Ice cold calling is the least effective way to sell. People buy from people they know and like. In fact, 80% of buying decisions are made because the buyer LIKES the sales person, not because the price was the lowest or the product superior. Who likes someone who shows up without an appointment? Who even SEES someone who shows up without an appointment? Building relationships is the key to selling success.
(And FireStar has a sales training seminar designed to teach reps how to do just that.) If you are pressuring your reps to generate call reports rather than helping them close sales, you are micromanaging, not leading. And many reps with good potential will leave.
3.) Good salespeople have to learn to listen effectively. Develop your listening skills and those of your salespeople. More sales are lost by an inability to hear objections, closing signals, questions, and true customer needs than by not making enough cold calls.
4.) Are you giving your reps all the tools you can? Some sales driven companies have the worst marketing programs imaginable. They send out sales reps with no backup. There aren’t effective direct mail pieces to help warm up prospects. There are no newsletters or e-zines to communicate with prospects and to further develop current customers.

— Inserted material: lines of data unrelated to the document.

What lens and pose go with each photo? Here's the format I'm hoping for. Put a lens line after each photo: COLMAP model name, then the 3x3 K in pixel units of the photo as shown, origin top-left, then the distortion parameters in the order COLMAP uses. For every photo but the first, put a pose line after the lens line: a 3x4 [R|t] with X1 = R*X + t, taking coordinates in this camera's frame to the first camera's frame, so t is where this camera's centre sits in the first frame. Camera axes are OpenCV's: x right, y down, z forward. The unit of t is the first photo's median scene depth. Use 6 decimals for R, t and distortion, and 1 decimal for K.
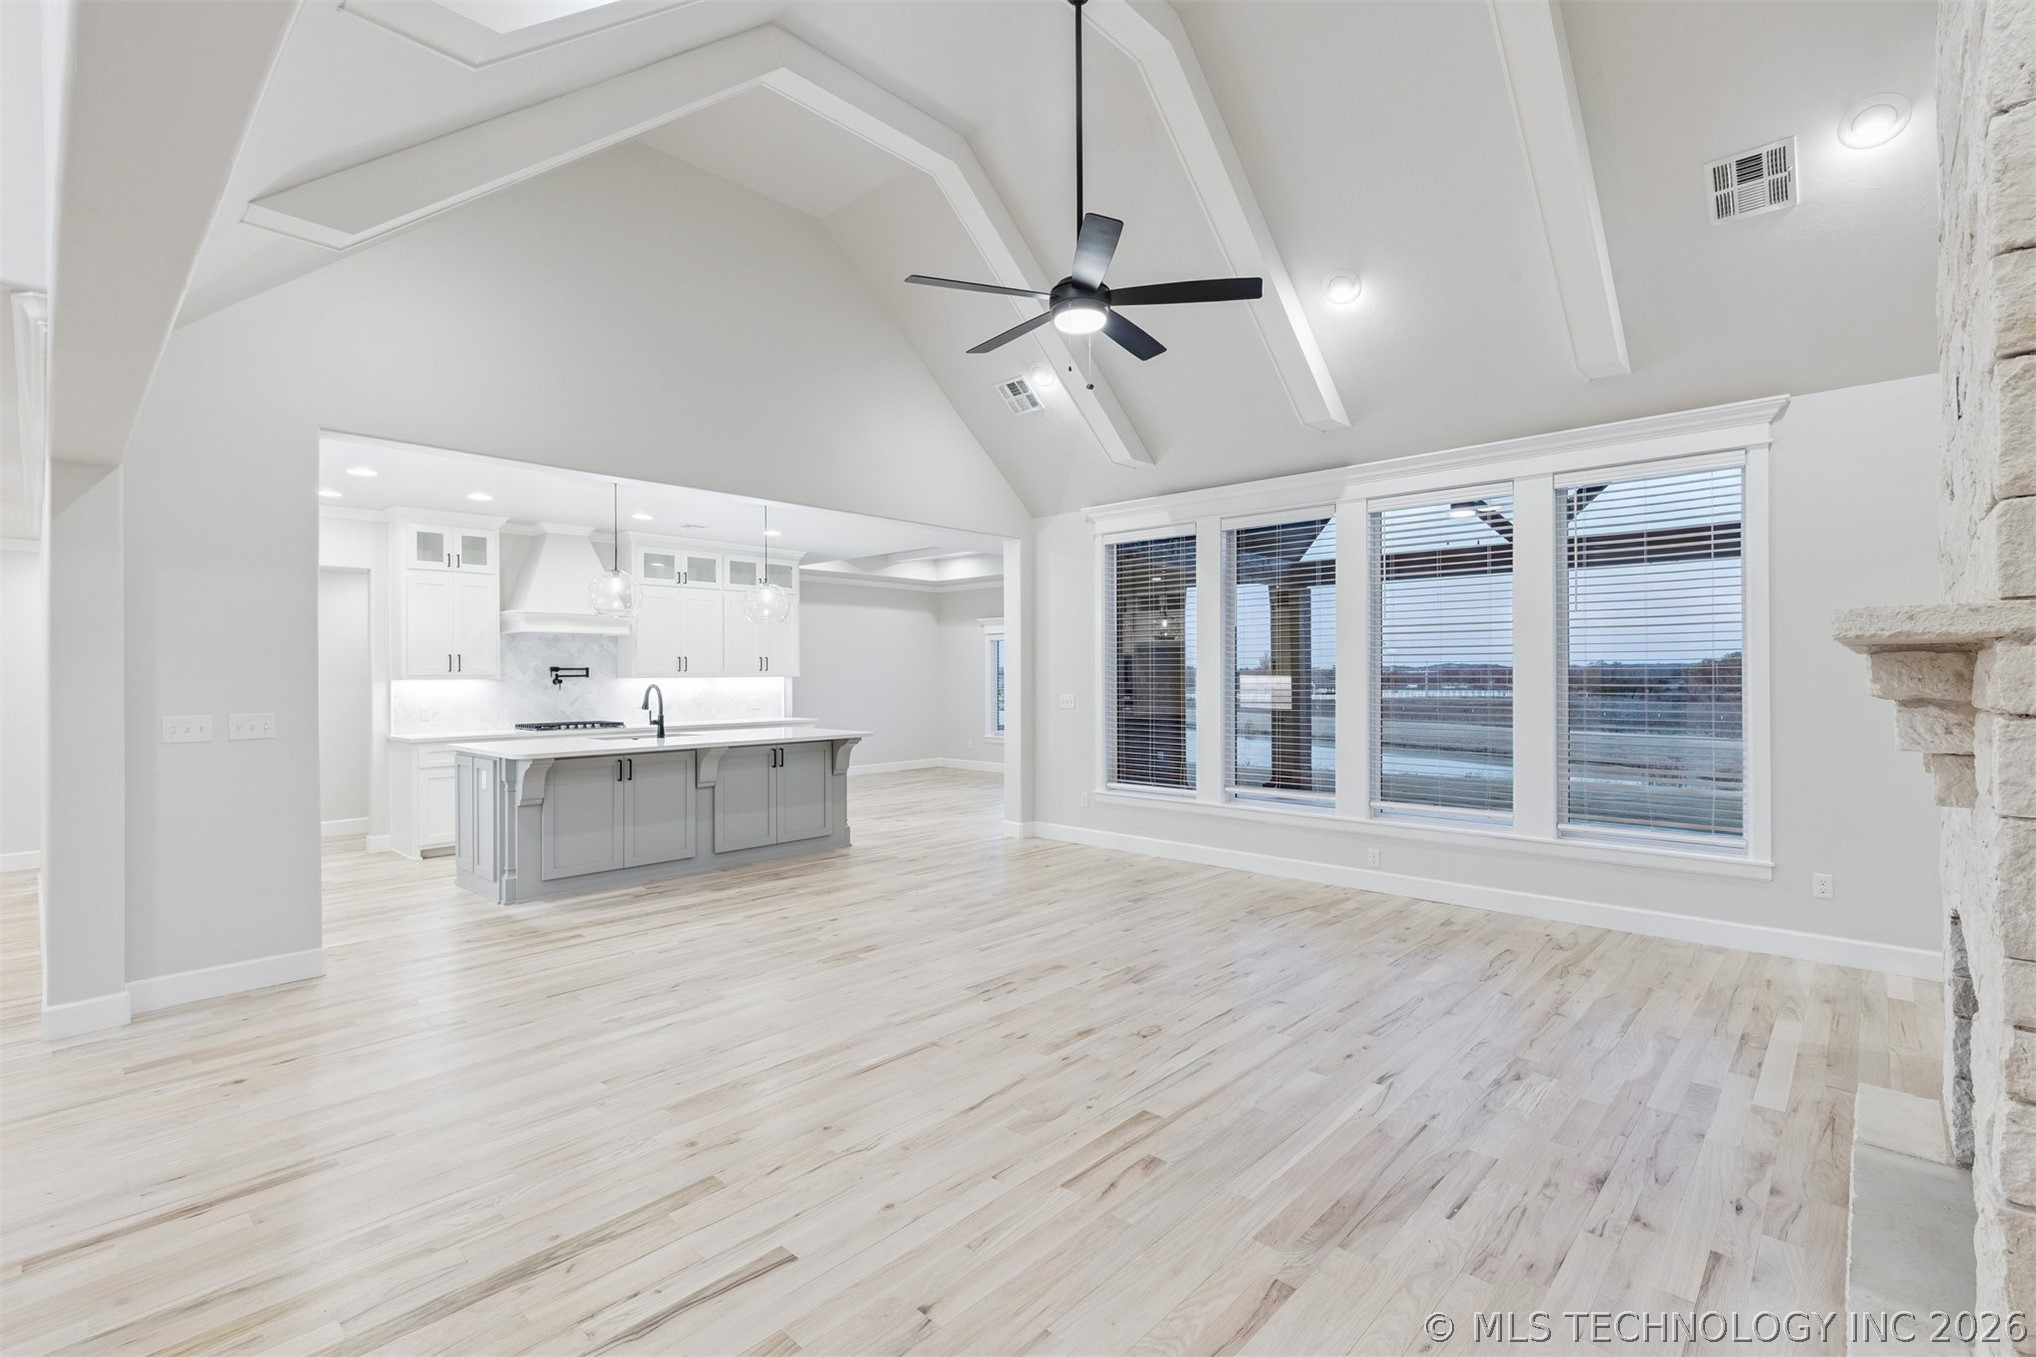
lens RADIAL K [[919.9, 0, 1008.3], [0, 919.9, 697.3], [0, 0, 1]] dist [0.005259, 0.001339]
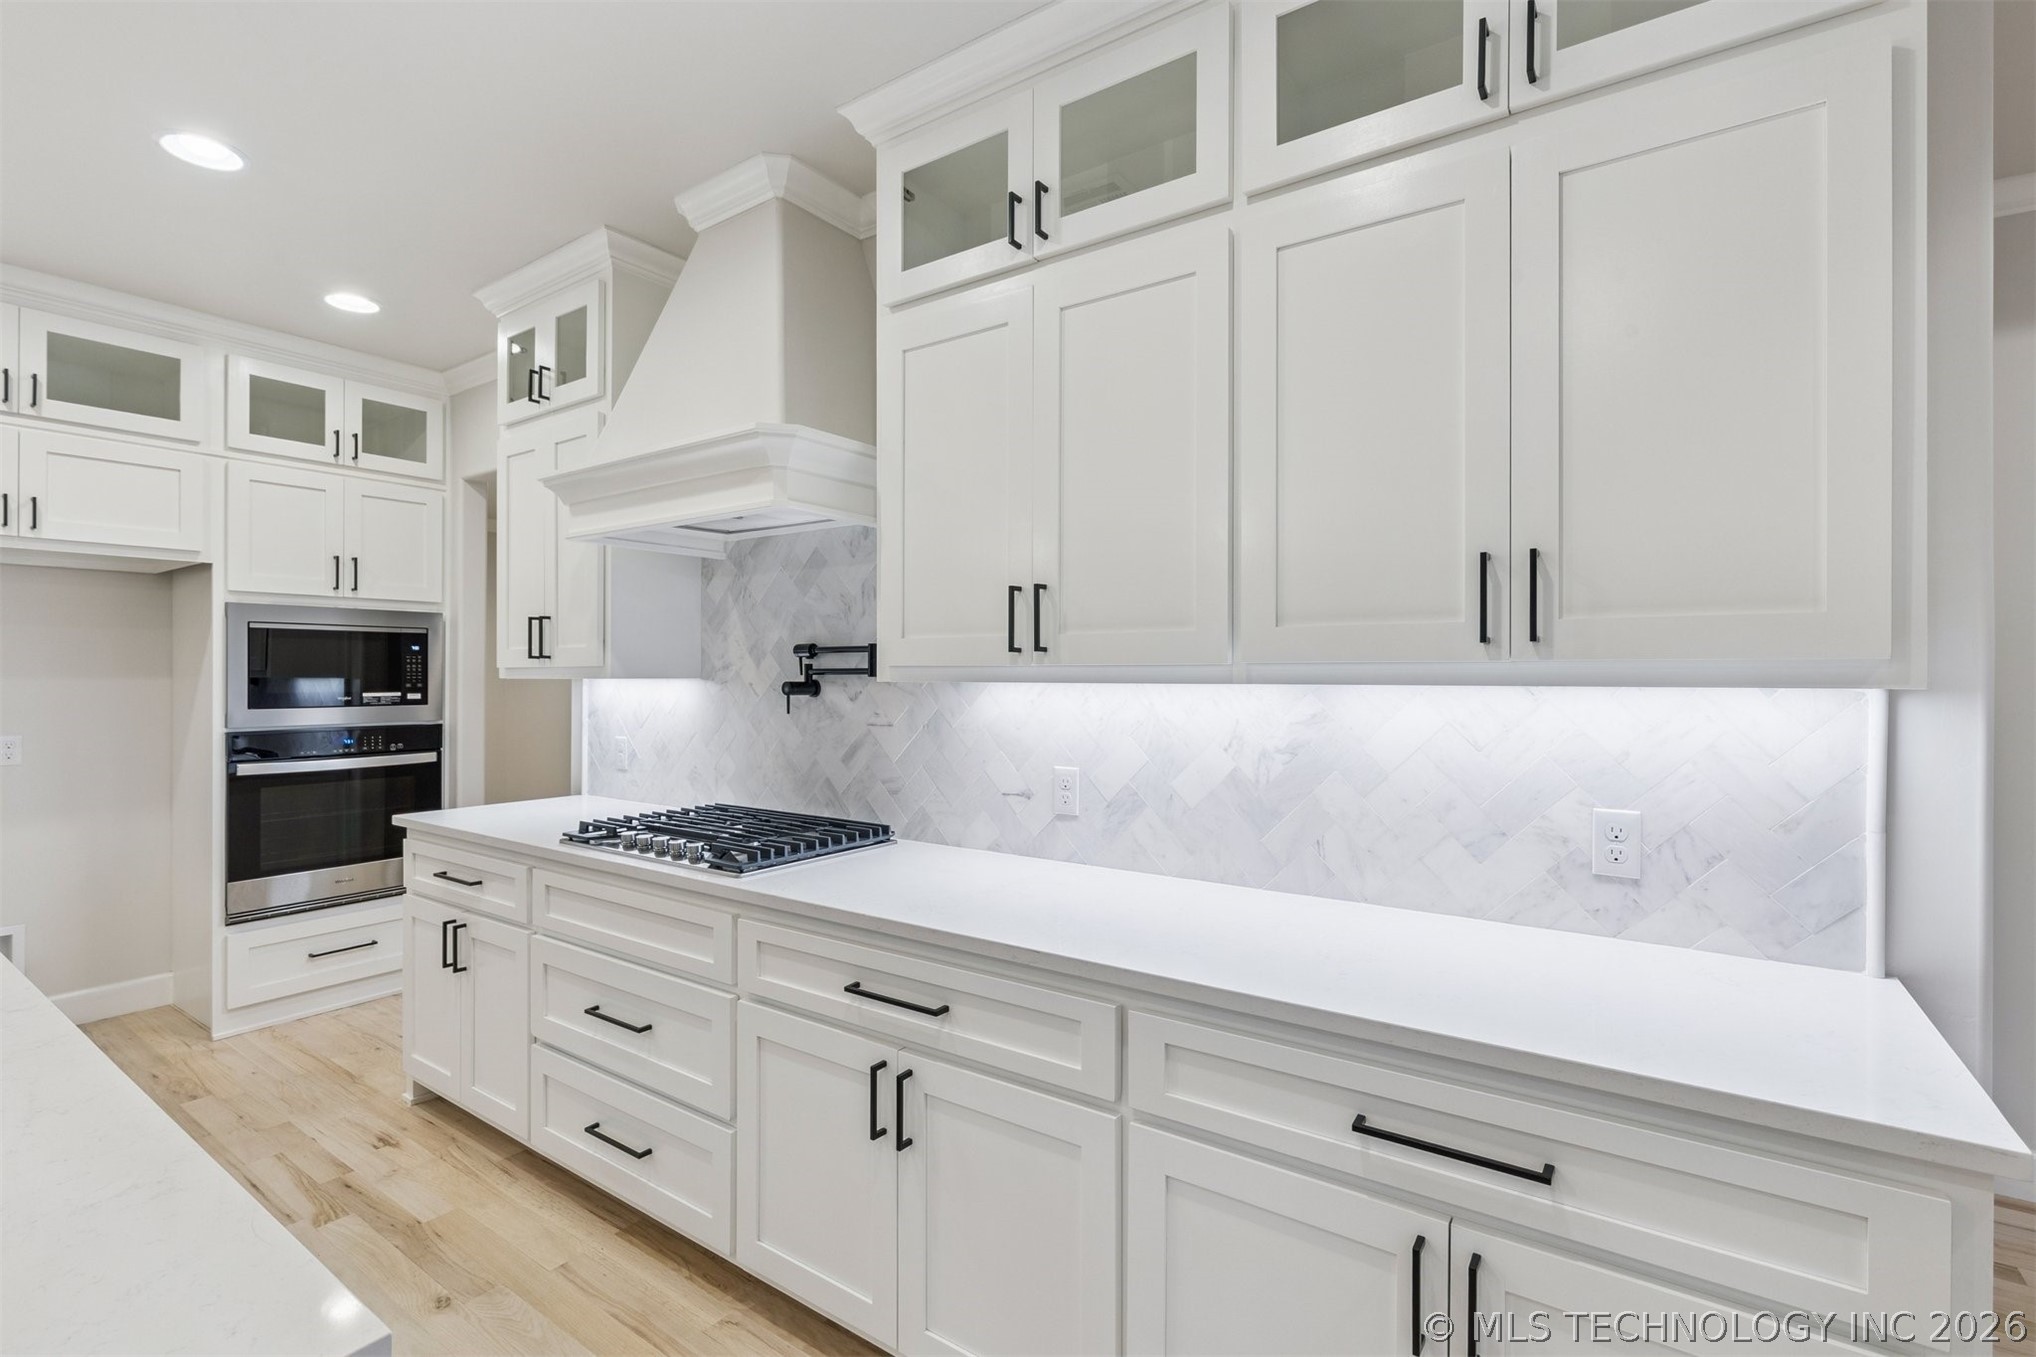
lens RADIAL K [[919.9, 0, 1016.3], [0, 919.9, 673.5], [0, 0, 1]] dist [0.005259, 0.001339]
pose [[0.142699, 0.010341, -0.989712, -0.299919], [-0.030038, 0.999530, 0.006113, -0.052700], [0.989310, 0.028857, 0.142943, 2.016974]]
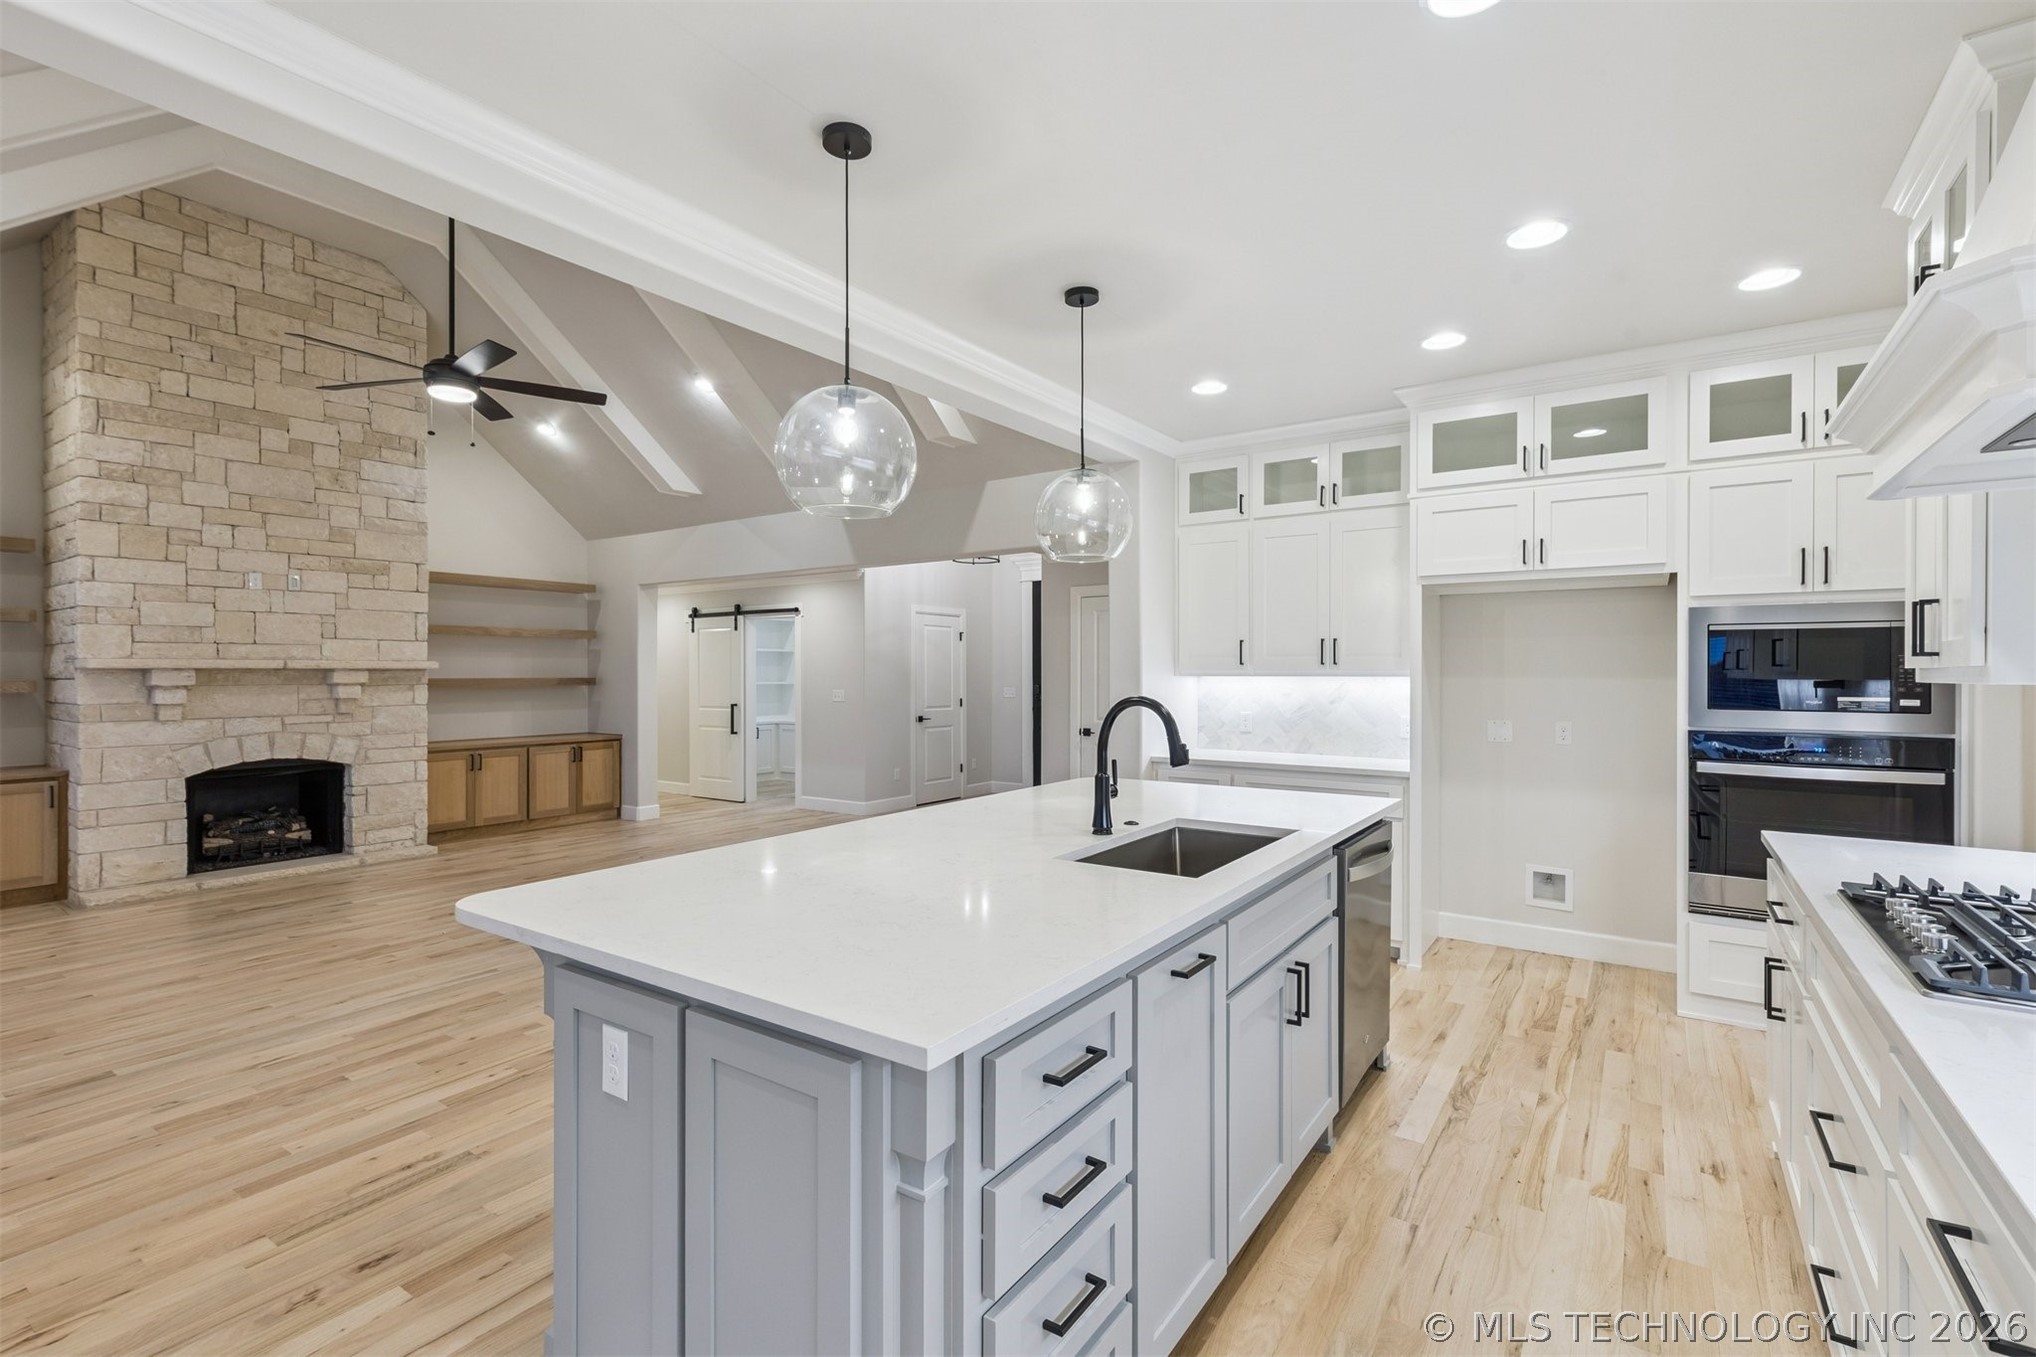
lens RADIAL K [[919.9, 0, 1007.6], [0, 919.9, 671.5], [0, 0, 1]] dist [0.005259, 0.001339]
pose [[-0.988991, 0.009118, -0.147692, -0.453277], [0.005007, 0.999590, 0.028185, -0.057680], [0.147888, 0.027136, -0.988632, 2.212210]]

There isn’t even a good database to track activity. Companies may sponsor events, but the reps aren’t invited to attend. Effective marketing and an outside salesforce go hand in hand. Expecting a salesforce to do it all is like sending soldiers into battle with no weapons. It won’t win the war, and it will generate one hell of a body count.
5.) Do you treat your reps like the enemy? Believe me, they want to generate sales. They hate ending the day without a success. They dread facing your look of disappointment and the often public humiliation of the sales postings. Are you treating them like your team and coaching them to victory or are you convinced they are a bunch of slackers loafing and goofing off whenever possible? People rise to our expectations of them. What do you expect out of the people you hired? Are you willing to stop micromanaging them and start believing in them?
If you’re a sales manager, I don’t mean to be hard on you – I’m just trying to wake you up to your role as a leader. Your salespeople may be having a difficult time. Coming down hard on them and pressuring them is not the answer if you want to produce results.
I also know that that is exactly what is being done to many of you, you are merely passing it on. But does it work on you? Does it inspire you to be creative and produce your best work ? Are you happy to come to work in the morning and do you look forward to finding out what you can make happen that day?
Everyone wants to feel appreciated and believed in. I bet you’re already giving 110% and working extra hours. You want to impress the boss, not feel like you have to avoid the boss. You’d like nothing better if the boss would stop you in the hall and tell you he appreciates all the hard work you’re doing.
Support your people. Believe in them. Give them the information, marketing materials, and training they need to do their jobs. Remember it’s your job as leader to see that they succeed. They are your team, not your enemies.
Feel free to pass this article on to YOUR boss – even the best leaders sometimes forget.